• **SOURCE DATA**:
=== Section Start ===

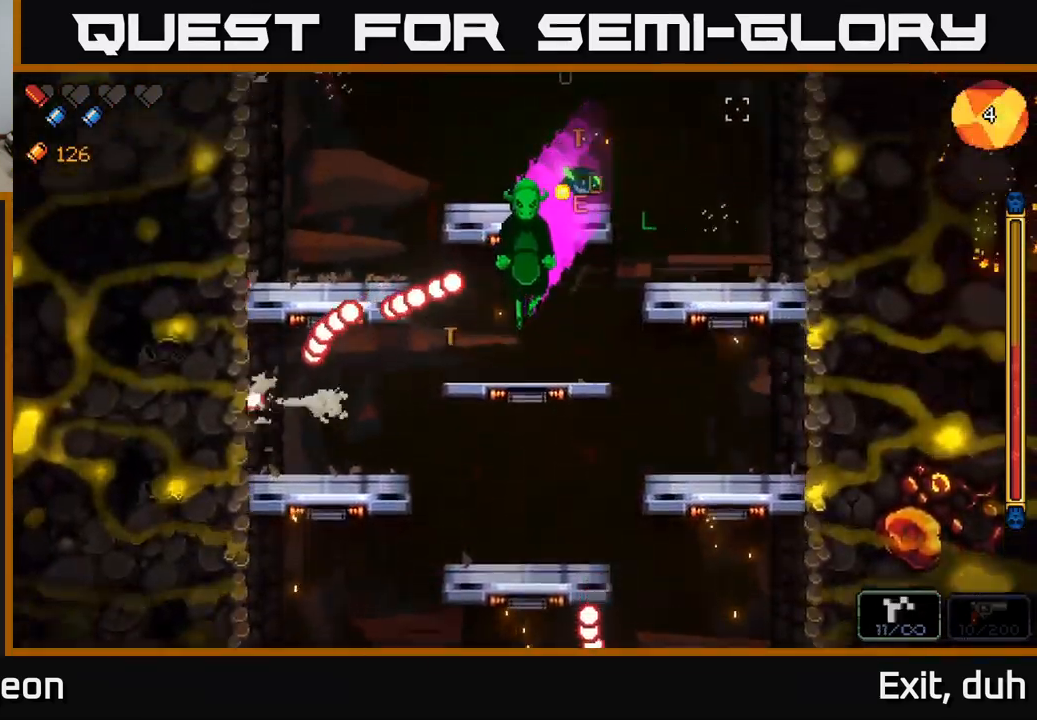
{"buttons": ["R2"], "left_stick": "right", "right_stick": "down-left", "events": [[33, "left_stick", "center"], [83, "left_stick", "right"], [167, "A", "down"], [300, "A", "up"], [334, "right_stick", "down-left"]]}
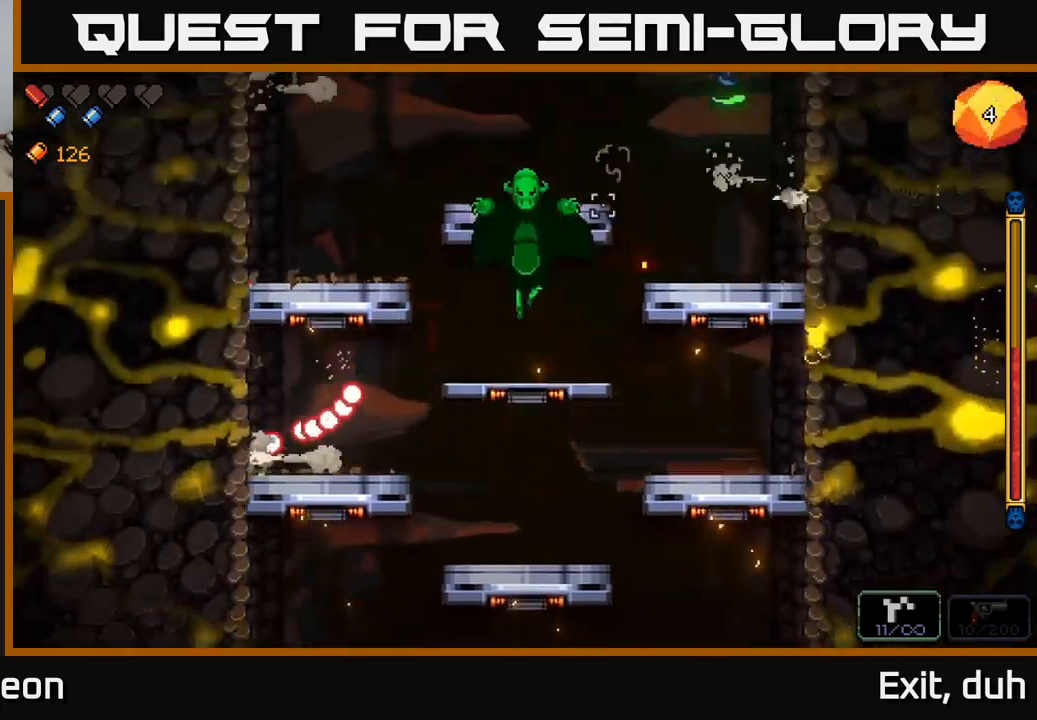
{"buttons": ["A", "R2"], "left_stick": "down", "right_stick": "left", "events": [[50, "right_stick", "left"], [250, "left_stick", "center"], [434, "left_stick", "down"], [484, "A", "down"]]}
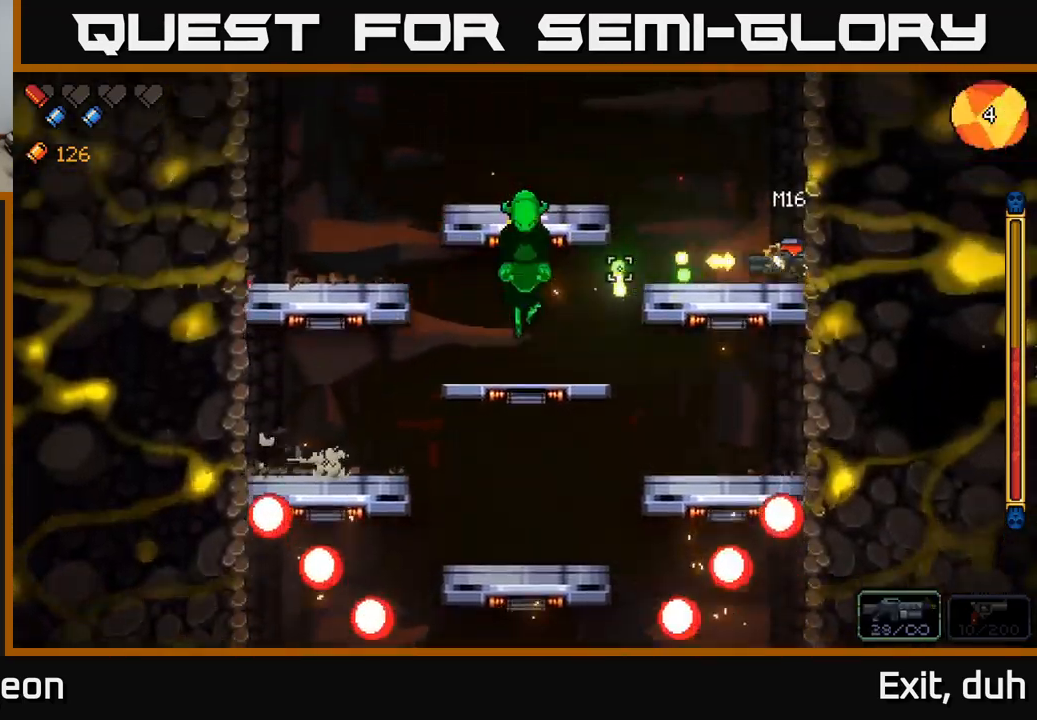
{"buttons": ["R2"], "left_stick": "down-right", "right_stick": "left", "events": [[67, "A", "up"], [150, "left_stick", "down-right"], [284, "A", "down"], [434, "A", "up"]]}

=== Section End ===

Reply with nothing but the number of lines in the data above that contain "center".

• **RESPONSE BELOW**: 2